__The problem__
Return the full listing unchanged, excluding any images it contains.

__Records for this exercise__
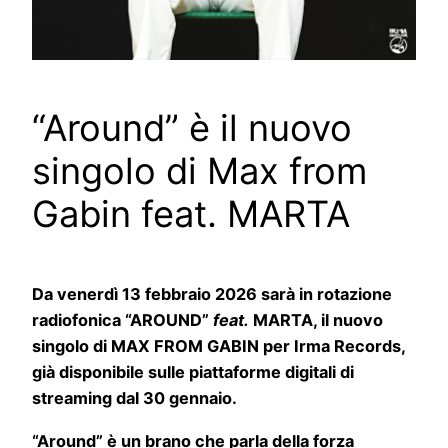
“Around” è il nuovo
singolo di Max from
Gabin feat. MARTA
Da venerdì 13 febbraio 2026 sarà in rotazione
radiofonica “AROUND”
feat.
MARTA, il nuovo
singolo di MAX FROM GABIN per Irma Records,
già disponibile sulle piattaforme digitali di
streaming dal 30 gennaio.
“Around” è un brano che parla della forza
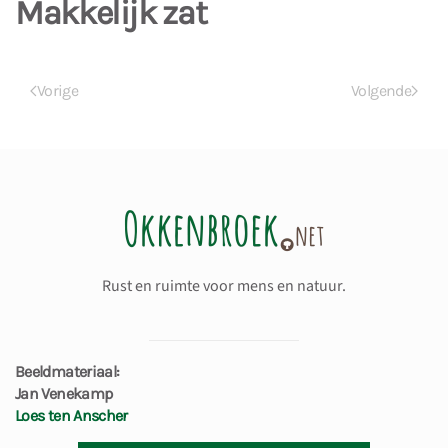
Makkelijk zat
Vorige
Volgende
Rust en ruimte voor mens en natuur.
Beeldmateriaal:
Jan Venekamp
Loes ten Anscher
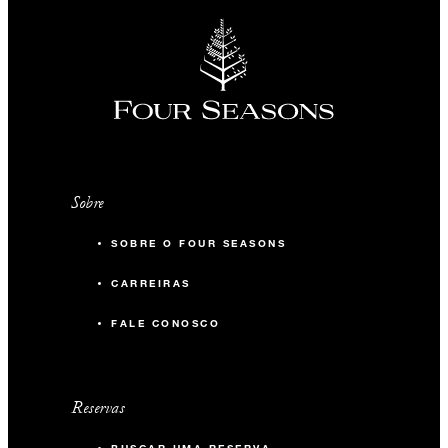
Sobre
SOBRE O FOUR SEASONS
CARREIRAS
FALE CONOSCO
Reservas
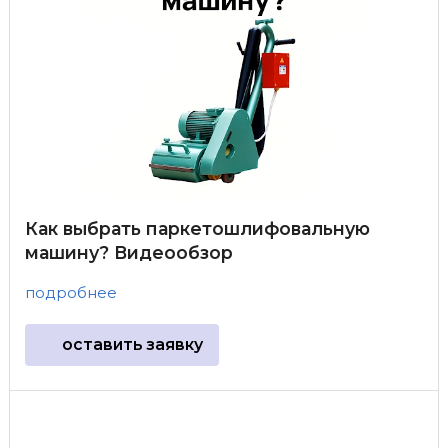
Как выбрать паркетошлифовальную
машину? Видеообзор
подробнее
оставить заявку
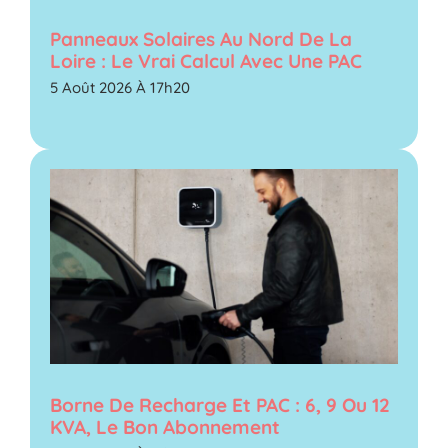
Panneaux Solaires Au Nord De La
Loire : Le Vrai Calcul Avec Une PAC
5 Août 2026 À 17h20
Borne De Recharge Et PAC : 6, 9 Ou 12
KVA, Le Bon Abonnement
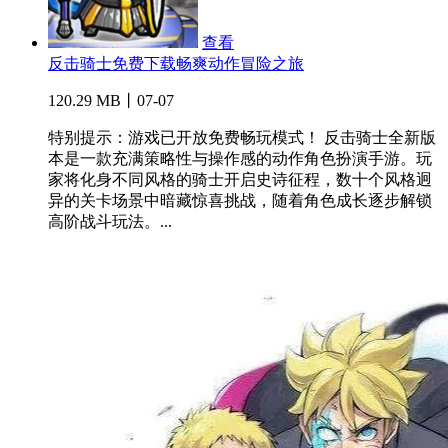
查看
反击骑士免费下载畅爽动作冒险之旅
120.29 MB丨07-07
特别提示：游戏已开放免费畅玩模式！ 反击骑士全新版
本是一款充满策略性与操作感的动作角色扮演手游。玩
家将化身不同风格的骑士开启史诗征程，数十个风格迥
异的关卡场景中暗藏惊喜挑战，随着角色成长逐步解锁
高阶战斗玩法。...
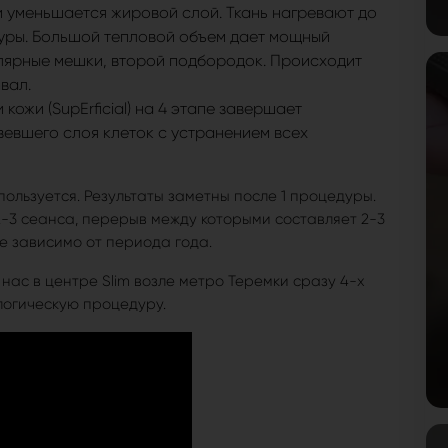
 уменьшается жировой слой. Ткань нагревают до
туры. Большой тепловой объем дает мощный
лярные мешки, второй подбородок. Происходит
вал.
ожи (SupErficial) на 4 этапе завершает
вевшего слоя клеток с устранением всех
пользуется. Результаты заметны после 1 процедуры.
-3 сеанса, перерыв между которыми составляет 2-3
не зависимо от периода года.
 нас в центре Slim возле метро Теремки сразу 4-х
логическую процедуру.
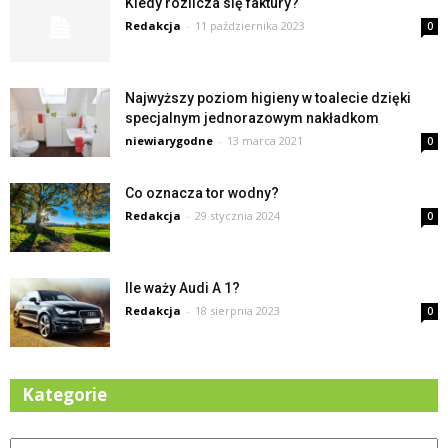
Kiedy rozlicza się faktury?
Redakcja
-
11 października 2023
0
Najwyższy poziom higieny w toalecie dzięki
specjalnym jednorazowym nakładkom
niewiarygodne
-
13 marca 2021
0
Co oznacza tor wodny?
Redakcja
-
29 stycznia 2024
0
Ile waży Audi A 1?
Redakcja
-
18 sierpnia 2023
0
Kategorie
Kategorie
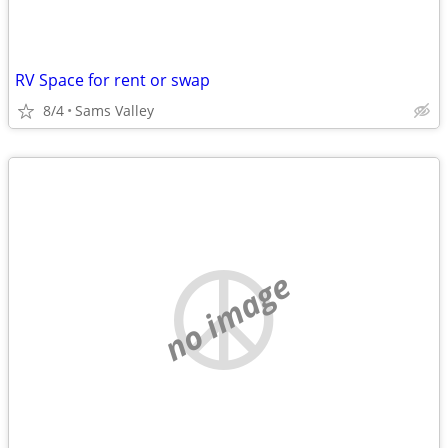
RV Space for rent or swap
8/4
Sams Valley
no image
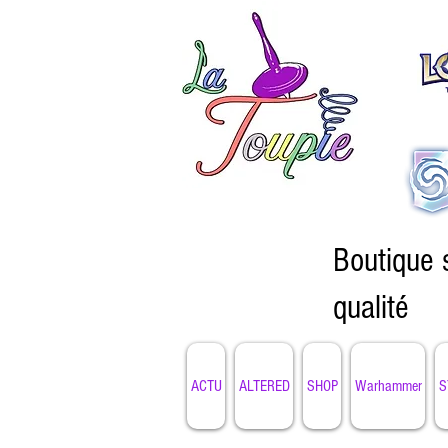
Boutique 
qualité
ACTU
ALTERED
SHOP
Warhammer
S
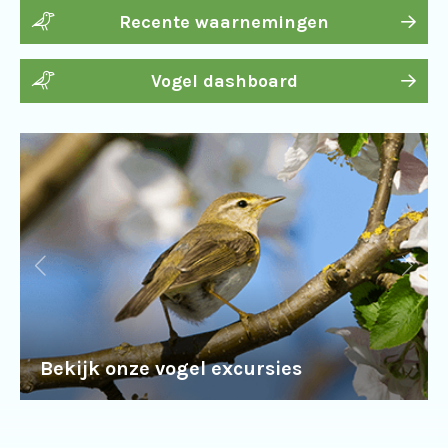
Recente waarnemingen
Vogel dashboard
Bekijk onze vogel excursies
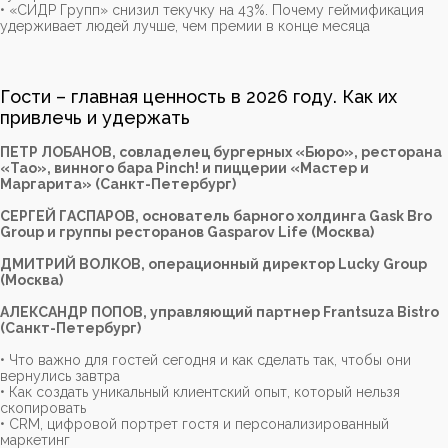
• «СИДР Групп» снизил текучку на 43%. Почему геймификация
удерживает людей лучше, чем премии в конце месяца
Гости – главная ценность в 2026 году. Как их
привлечь и удержать
ПЕТР ЛОБАНОВ, совладелец бургерных «Бюро», ресторана
«Тао», винного бара Pinch! и пиццерии «Мастер и
Маргарита» (Санкт-Петербург)
СЕРГЕЙ ГАСПАРОВ, основатель барного холдинга Gask Bro
Group и группы ресторанов Gasparov Life (Москва)
ДМИТРИЙ ВОЛКОВ, операционный директор Lucky Group
(Москва)
АЛЕКСАНДР ПОПОВ, управляющий партнер Frantsuza Bistro
(Санкт-Петербург)
• Что важно для гостей сегодня и как сделать так, чтобы они
вернулись завтра
• Как создать уникальный клиентский опыт, который нельзя
скопировать
• CRM, цифровой портрет гостя и персонализированный
маркетинг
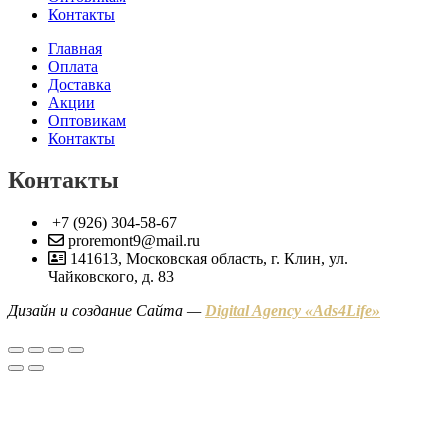
Контакты
Главная
Оплата
Доставка
Акции
Оптовикам
Контакты
Контакты
+7 (926) 304-58-67
proremont9@mail.ru
141613, Московская область, г. Клин, ул.
Чайковского, д. 83
Дизайн и создание Сайта —
Digital Agency «Ads4Life»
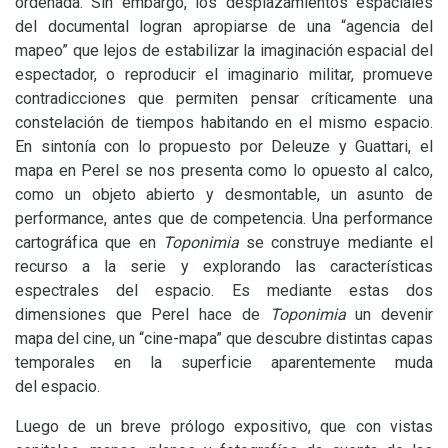
ordenada. Sin embargo, los desplazamientos espaciales
del documental logran apropiarse de una “agencia del
mapeo” que lejos de estabilizar la imaginación espacial del
espectador, o reproducir el imaginario militar, promueve
contradicciones que permiten pensar críticamente una
constelación de tiempos habitando en el mismo espacio.
En sintonía con lo propuesto por Deleuze y Guattari, el
mapa en Perel se nos presenta como lo opuesto al calco,
como un objeto abierto y desmontable, un asunto de
performance, antes que de competencia. Una performance
cartográfica que en
Toponimia
se construye mediante el
recurso a la serie y explorando las características
espectrales del espacio. Es mediante estas dos
dimensiones que Perel hace de
Toponimia
un devenir
mapa del cine, un “cine-mapa” que descubre distintas capas
temporales en la superficie aparentemente muda
del espacio.
Luego de un breve prólogo expositivo, que con vistas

__Exercise solution__
“Around” è il nuovo
singolo di Max from
Gabin feat. MARTA
Da venerdì 13 febbraio 2026 sarà in rotazione
radiofonica “AROUND”
feat.
MARTA, il nuovo
singolo di MAX FROM GABIN per Irma Records,
già disponibile sulle piattaforme digitali di
streaming dal 30 gennaio.
“Around” è un brano che parla della forza
Makkelijk zat
Vorige
Volgende
Rust en ruimte voor mens en natuur.
Beeldmateriaal:
Jan Venekamp
Loes ten Anscher
Sobre
SOBRE O FOUR SEASONS
CARREIRAS
FALE CONOSCO
Reservas
Как выбрать паркетошлифовальную
машину? Видеообзор
подробнее
оставить заявку
Panneaux Solaires Au Nord De La
Loire : Le Vrai Calcul Avec Une PAC
5 Août 2026 À 17h20
Borne De Recharge Et PAC : 6, 9 Ou 12
KVA, Le Bon Abonnement
查看
反击骑士免费下载畅爽动作冒险之旅
120.29 MB丨07-07
特别提示：游戏已开放免费畅玩模式！ 反击骑士全新版
本是一款充满策略性与操作感的动作角色扮演手游。玩
家将化身不同风格的骑士开启史诗征程，数十个风格迥
异的关卡场景中暗藏惊喜挑战，随着角色成长逐步解锁
高阶战斗玩法。...
 уменьшается жировой слой. Ткань нагревают до
туры. Большой тепловой объем дает мощный
лярные мешки, второй подбородок. Происходит
вал.
ожи (SupErficial) на 4 этапе завершает
вевшего слоя клеток с устранением всех
пользуется. Результаты заметны после 1 процедуры.
-3 сеанса, перерыв между которыми составляет 2-3
не зависимо от периода года.
 нас в центре Slim возле метро Теремки сразу 4-х
логическую процедуру.
Kiedy rozlicza się faktury?
Redakcja
-
11 października 2023
0
Najwyższy poziom higieny w toalecie dzięki
specjalnym jednorazowym nakładkom
niewiarygodne
-
13 marca 2021
0
Co oznacza tor wodny?
Redakcja
-
29 stycznia 2024
0
Ile waży Audi A 1?
Redakcja
-
18 sierpnia 2023
0
Kategorie
Kategorie
RV Space for rent or swap
8/4
Sams Valley
no image
Boutique 
qualité
ACTU
ALTERED
SHOP
Warhammer
S
Recente waarnemingen
Vogel dashboard
Bekijk onze vogel excursies
• «СИДР Групп» снизил текучку на 43%. Почему геймификация
удерживает людей лучше, чем премии в конце месяца
Гости – главная ценность в 2026 году. Как их
привлечь и удержать
ПЕТР ЛОБАНОВ, совладелец бургерных «Бюро», ресторана
«Тао», винного бара Pinch! и пиццерии «Мастер и
Маргарита» (Санкт-Петербург)
СЕРГЕЙ ГАСПАРОВ, основатель барного холдинга Gask Bro
Group и группы ресторанов Gasparov Life (Москва)
ДМИТРИЙ ВОЛКОВ, операционный директор Lucky Group
(Москва)
АЛЕКСАНДР ПОПОВ, управляющий партнер Frantsuza Bistro
(Санкт-Петербург)
• Что важно для гостей сегодня и как сделать так, чтобы они
вернулись завтра
• Как создать уникальный клиентский опыт, который нельзя
скопировать
• CRM, цифровой портрет гостя и персонализированный
маркетинг
Контакты
Главная
Оплата
Доставка
Акции
Оптовикам
Контакты
Контакты
+7 (926) 304-58-67
proremont9@mail.ru
141613, Московская область, г. Клин, ул.
Чайковского, д. 83
Дизайн и создание Сайта —
Digital Agency «Ads4Life»
ordenada. Sin embargo, los desplazamientos espaciales
del documental logran apropiarse de una “agencia del
mapeo” que lejos de estabilizar la imaginación espacial del
espectador, o reproducir el imaginario militar, promueve
contradicciones que permiten pensar críticamente una
constelación de tiempos habitando en el mismo espacio.
En sintonía con lo propuesto por Deleuze y Guattari, el
mapa en Perel se nos presenta como lo opuesto al calco,
como un objeto abierto y desmontable, un asunto de
performance, antes que de competencia. Una performance
cartográfica que en
Toponimia
se construye mediante el
recurso a la serie y explorando las características
espectrales del espacio. Es mediante estas dos
dimensiones que Perel hace de
Toponimia
un devenir
mapa del cine, un “cine-mapa” que descubre distintas capas
temporales en la superficie aparentemente muda
del espacio.
Luego de un breve prólogo expositivo, que con vistas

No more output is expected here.